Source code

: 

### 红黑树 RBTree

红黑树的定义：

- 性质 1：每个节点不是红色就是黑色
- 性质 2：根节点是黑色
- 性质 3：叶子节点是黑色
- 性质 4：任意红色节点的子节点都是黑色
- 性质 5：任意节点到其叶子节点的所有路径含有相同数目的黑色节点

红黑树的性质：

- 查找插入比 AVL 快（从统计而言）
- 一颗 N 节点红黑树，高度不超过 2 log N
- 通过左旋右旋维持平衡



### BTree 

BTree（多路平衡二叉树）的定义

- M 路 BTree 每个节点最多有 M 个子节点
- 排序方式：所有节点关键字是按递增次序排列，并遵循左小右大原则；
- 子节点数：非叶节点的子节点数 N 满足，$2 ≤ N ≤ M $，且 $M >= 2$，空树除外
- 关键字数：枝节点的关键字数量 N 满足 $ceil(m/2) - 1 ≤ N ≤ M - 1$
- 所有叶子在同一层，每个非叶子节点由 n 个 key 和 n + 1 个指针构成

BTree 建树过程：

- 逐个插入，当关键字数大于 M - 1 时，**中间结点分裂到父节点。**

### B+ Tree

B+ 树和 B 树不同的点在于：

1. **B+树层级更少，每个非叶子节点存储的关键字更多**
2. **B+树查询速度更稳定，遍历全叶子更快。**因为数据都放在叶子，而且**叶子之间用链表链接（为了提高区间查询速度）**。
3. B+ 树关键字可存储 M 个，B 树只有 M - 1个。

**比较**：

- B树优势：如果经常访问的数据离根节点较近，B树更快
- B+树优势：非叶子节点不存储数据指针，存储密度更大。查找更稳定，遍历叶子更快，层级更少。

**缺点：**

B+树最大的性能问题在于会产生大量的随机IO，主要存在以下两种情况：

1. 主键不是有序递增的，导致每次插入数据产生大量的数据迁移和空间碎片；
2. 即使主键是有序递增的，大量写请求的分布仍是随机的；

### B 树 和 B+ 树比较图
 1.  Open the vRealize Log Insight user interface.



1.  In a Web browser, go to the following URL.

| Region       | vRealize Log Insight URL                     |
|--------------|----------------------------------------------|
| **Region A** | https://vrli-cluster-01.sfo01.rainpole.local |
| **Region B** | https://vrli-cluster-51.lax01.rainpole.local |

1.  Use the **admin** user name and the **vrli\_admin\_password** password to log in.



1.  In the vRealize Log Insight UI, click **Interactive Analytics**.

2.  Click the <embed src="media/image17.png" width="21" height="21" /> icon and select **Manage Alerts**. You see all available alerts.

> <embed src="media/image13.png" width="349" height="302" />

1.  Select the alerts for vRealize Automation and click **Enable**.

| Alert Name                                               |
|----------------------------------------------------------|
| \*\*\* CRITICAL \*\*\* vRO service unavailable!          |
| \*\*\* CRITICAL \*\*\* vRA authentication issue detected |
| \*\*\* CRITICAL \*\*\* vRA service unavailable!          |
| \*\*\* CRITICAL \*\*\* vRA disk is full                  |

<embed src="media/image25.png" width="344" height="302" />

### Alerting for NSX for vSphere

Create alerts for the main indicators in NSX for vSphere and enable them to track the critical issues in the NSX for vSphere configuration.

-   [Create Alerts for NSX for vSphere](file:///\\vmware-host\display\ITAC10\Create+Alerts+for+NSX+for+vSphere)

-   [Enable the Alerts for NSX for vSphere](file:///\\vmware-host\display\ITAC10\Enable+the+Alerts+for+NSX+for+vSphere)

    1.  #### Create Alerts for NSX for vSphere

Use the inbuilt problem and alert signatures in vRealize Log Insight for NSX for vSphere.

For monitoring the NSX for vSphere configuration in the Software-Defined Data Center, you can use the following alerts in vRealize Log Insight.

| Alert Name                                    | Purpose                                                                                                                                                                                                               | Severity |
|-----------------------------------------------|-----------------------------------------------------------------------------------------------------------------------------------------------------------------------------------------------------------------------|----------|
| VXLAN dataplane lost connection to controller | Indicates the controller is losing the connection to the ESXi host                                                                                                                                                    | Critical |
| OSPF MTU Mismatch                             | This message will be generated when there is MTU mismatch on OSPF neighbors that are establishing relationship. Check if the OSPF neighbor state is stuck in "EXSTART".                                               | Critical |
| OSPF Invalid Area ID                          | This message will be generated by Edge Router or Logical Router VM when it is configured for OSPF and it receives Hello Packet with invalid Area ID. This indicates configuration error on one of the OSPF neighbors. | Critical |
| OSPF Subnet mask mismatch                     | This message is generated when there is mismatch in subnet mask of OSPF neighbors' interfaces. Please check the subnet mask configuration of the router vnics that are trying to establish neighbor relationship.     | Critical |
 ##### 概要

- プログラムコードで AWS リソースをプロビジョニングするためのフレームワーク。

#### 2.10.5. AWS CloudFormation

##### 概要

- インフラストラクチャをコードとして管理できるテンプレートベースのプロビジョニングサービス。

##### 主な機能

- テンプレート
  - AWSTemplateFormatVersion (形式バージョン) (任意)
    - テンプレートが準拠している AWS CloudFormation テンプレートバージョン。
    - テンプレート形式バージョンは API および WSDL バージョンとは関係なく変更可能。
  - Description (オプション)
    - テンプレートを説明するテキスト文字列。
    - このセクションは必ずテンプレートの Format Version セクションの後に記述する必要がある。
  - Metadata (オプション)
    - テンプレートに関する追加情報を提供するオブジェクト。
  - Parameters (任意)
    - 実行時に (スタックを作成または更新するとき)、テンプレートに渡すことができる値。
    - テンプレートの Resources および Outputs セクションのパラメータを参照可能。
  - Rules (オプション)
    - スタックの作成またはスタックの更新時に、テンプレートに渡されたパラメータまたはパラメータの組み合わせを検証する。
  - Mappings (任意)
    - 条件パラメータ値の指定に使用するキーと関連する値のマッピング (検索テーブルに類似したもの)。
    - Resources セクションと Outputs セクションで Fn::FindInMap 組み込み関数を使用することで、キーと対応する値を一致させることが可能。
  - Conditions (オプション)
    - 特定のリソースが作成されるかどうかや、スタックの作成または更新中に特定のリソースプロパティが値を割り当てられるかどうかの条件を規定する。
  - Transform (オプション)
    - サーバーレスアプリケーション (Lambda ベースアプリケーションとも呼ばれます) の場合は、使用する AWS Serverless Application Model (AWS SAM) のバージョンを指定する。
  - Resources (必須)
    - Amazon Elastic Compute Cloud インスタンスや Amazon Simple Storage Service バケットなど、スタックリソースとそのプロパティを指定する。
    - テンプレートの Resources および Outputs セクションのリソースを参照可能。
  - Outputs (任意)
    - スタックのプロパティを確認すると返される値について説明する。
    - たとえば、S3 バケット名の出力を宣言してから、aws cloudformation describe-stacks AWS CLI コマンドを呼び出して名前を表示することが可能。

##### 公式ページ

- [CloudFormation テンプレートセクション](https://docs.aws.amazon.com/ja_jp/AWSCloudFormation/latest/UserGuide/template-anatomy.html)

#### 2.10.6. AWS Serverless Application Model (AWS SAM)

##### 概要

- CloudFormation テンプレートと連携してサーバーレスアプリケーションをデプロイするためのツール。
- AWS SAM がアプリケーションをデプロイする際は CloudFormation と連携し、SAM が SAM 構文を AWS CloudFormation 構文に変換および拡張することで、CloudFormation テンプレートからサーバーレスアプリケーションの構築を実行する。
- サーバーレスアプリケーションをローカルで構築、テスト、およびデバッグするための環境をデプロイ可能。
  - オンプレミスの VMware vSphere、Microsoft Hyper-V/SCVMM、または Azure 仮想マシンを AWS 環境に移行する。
· · · ·
BRIEF — Reproduce all of the material above, word for word and line for line, without changing anything.

SOLUTION FOR THIS TASK —
Source code

: 

### 红黑树 RBTree

红黑树的定义：

- 性质 1：每个节点不是红色就是黑色
- 性质 2：根节点是黑色
- 性质 3：叶子节点是黑色
- 性质 4：任意红色节点的子节点都是黑色
- 性质 5：任意节点到其叶子节点的所有路径含有相同数目的黑色节点

红黑树的性质：

- 查找插入比 AVL 快（从统计而言）
- 一颗 N 节点红黑树，高度不超过 2 log N
- 通过左旋右旋维持平衡



### BTree 

BTree（多路平衡二叉树）的定义

- M 路 BTree 每个节点最多有 M 个子节点
- 排序方式：所有节点关键字是按递增次序排列，并遵循左小右大原则；
- 子节点数：非叶节点的子节点数 N 满足，$2 ≤ N ≤ M $，且 $M >= 2$，空树除外
- 关键字数：枝节点的关键字数量 N 满足 $ceil(m/2) - 1 ≤ N ≤ M - 1$
- 所有叶子在同一层，每个非叶子节点由 n 个 key 和 n + 1 个指针构成

BTree 建树过程：

- 逐个插入，当关键字数大于 M - 1 时，**中间结点分裂到父节点。**

### B+ Tree

B+ 树和 B 树不同的点在于：

1. **B+树层级更少，每个非叶子节点存储的关键字更多**
2. **B+树查询速度更稳定，遍历全叶子更快。**因为数据都放在叶子，而且**叶子之间用链表链接（为了提高区间查询速度）**。
3. B+ 树关键字可存储 M 个，B 树只有 M - 1个。

**比较**：

- B树优势：如果经常访问的数据离根节点较近，B树更快
- B+树优势：非叶子节点不存储数据指针，存储密度更大。查找更稳定，遍历叶子更快，层级更少。

**缺点：**

B+树最大的性能问题在于会产生大量的随机IO，主要存在以下两种情况：

1. 主键不是有序递增的，导致每次插入数据产生大量的数据迁移和空间碎片；
2. 即使主键是有序递增的，大量写请求的分布仍是随机的；

### B 树 和 B+ 树比较图
 1.  Open the vRealize Log Insight user interface.



1.  In a Web browser, go to the following URL.

| Region       | vRealize Log Insight URL                     |
|--------------|----------------------------------------------|
| **Region A** | https://vrli-cluster-01.sfo01.rainpole.local |
| **Region B** | https://vrli-cluster-51.lax01.rainpole.local |

1.  Use the **admin** user name and the **vrli\_admin\_password** password to log in.



1.  In the vRealize Log Insight UI, click **Interactive Analytics**.

2.  Click the <embed src="media/image17.png" width="21" height="21" /> icon and select **Manage Alerts**. You see all available alerts.

> <embed src="media/image13.png" width="349" height="302" />

1.  Select the alerts for vRealize Automation and click **Enable**.

| Alert Name                                               |
|----------------------------------------------------------|
| \*\*\* CRITICAL \*\*\* vRO service unavailable!          |
| \*\*\* CRITICAL \*\*\* vRA authentication issue detected |
| \*\*\* CRITICAL \*\*\* vRA service unavailable!          |
| \*\*\* CRITICAL \*\*\* vRA disk is full                  |

<embed src="media/image25.png" width="344" height="302" />

### Alerting for NSX for vSphere

Create alerts for the main indicators in NSX for vSphere and enable them to track the critical issues in the NSX for vSphere configuration.

-   [Create Alerts for NSX for vSphere](file:///\\vmware-host\display\ITAC10\Create+Alerts+for+NSX+for+vSphere)

-   [Enable the Alerts for NSX for vSphere](file:///\\vmware-host\display\ITAC10\Enable+the+Alerts+for+NSX+for+vSphere)

    1.  #### Create Alerts for NSX for vSphere

Use the inbuilt problem and alert signatures in vRealize Log Insight for NSX for vSphere.

For monitoring the NSX for vSphere configuration in the Software-Defined Data Center, you can use the following alerts in vRealize Log Insight.

| Alert Name                                    | Purpose                                                                                                                                                                                                               | Severity |
|-----------------------------------------------|-----------------------------------------------------------------------------------------------------------------------------------------------------------------------------------------------------------------------|----------|
| VXLAN dataplane lost connection to controller | Indicates the controller is losing the connection to the ESXi host                                                                                                                                                    | Critical |
| OSPF MTU Mismatch                             | This message will be generated when there is MTU mismatch on OSPF neighbors that are establishing relationship. Check if the OSPF neighbor state is stuck in "EXSTART".                                               | Critical |
| OSPF Invalid Area ID                          | This message will be generated by Edge Router or Logical Router VM when it is configured for OSPF and it receives Hello Packet with invalid Area ID. This indicates configuration error on one of the OSPF neighbors. | Critical |
| OSPF Subnet mask mismatch                     | This message is generated when there is mismatch in subnet mask of OSPF neighbors' interfaces. Please check the subnet mask configuration of the router vnics that are trying to establish neighbor relationship.     | Critical |
 ##### 概要

- プログラムコードで AWS リソースをプロビジョニングするためのフレームワーク。

#### 2.10.5. AWS CloudFormation

##### 概要

- インフラストラクチャをコードとして管理できるテンプレートベースのプロビジョニングサービス。

##### 主な機能

- テンプレート
  - AWSTemplateFormatVersion (形式バージョン) (任意)
    - テンプレートが準拠している AWS CloudFormation テンプレートバージョン。
    - テンプレート形式バージョンは API および WSDL バージョンとは関係なく変更可能。
  - Description (オプション)
    - テンプレートを説明するテキスト文字列。
    - このセクションは必ずテンプレートの Format Version セクションの後に記述する必要がある。
  - Metadata (オプション)
    - テンプレートに関する追加情報を提供するオブジェクト。
  - Parameters (任意)
    - 実行時に (スタックを作成または更新するとき)、テンプレートに渡すことができる値。
    - テンプレートの Resources および Outputs セクションのパラメータを参照可能。
  - Rules (オプション)
    - スタックの作成またはスタックの更新時に、テンプレートに渡されたパラメータまたはパラメータの組み合わせを検証する。
  - Mappings (任意)
    - 条件パラメータ値の指定に使用するキーと関連する値のマッピング (検索テーブルに類似したもの)。
    - Resources セクションと Outputs セクションで Fn::FindInMap 組み込み関数を使用することで、キーと対応する値を一致させることが可能。
  - Conditions (オプション)
    - 特定のリソースが作成されるかどうかや、スタックの作成または更新中に特定のリソースプロパティが値を割り当てられるかどうかの条件を規定する。
  - Transform (オプション)
    - サーバーレスアプリケーション (Lambda ベースアプリケーションとも呼ばれます) の場合は、使用する AWS Serverless Application Model (AWS SAM) のバージョンを指定する。
  - Resources (必須)
    - Amazon Elastic Compute Cloud インスタンスや Amazon Simple Storage Service バケットなど、スタックリソースとそのプロパティを指定する。
    - テンプレートの Resources および Outputs セクションのリソースを参照可能。
  - Outputs (任意)
    - スタックのプロパティを確認すると返される値について説明する。
    - たとえば、S3 バケット名の出力を宣言してから、aws cloudformation describe-stacks AWS CLI コマンドを呼び出して名前を表示することが可能。

##### 公式ページ

- [CloudFormation テンプレートセクション](https://docs.aws.amazon.com/ja_jp/AWSCloudFormation/latest/UserGuide/template-anatomy.html)

#### 2.10.6. AWS Serverless Application Model (AWS SAM)

##### 概要

- CloudFormation テンプレートと連携してサーバーレスアプリケーションをデプロイするためのツール。
- AWS SAM がアプリケーションをデプロイする際は CloudFormation と連携し、SAM が SAM 構文を AWS CloudFormation 構文に変換および拡張することで、CloudFormation テンプレートからサーバーレスアプリケーションの構築を実行する。
- サーバーレスアプリケーションをローカルで構築、テスト、およびデバッグするための環境をデプロイ可能。
  - オンプレミスの VMware vSphere、Microsoft Hyper-V/SCVMM、または Azure 仮想マシンを AWS 環境に移行する。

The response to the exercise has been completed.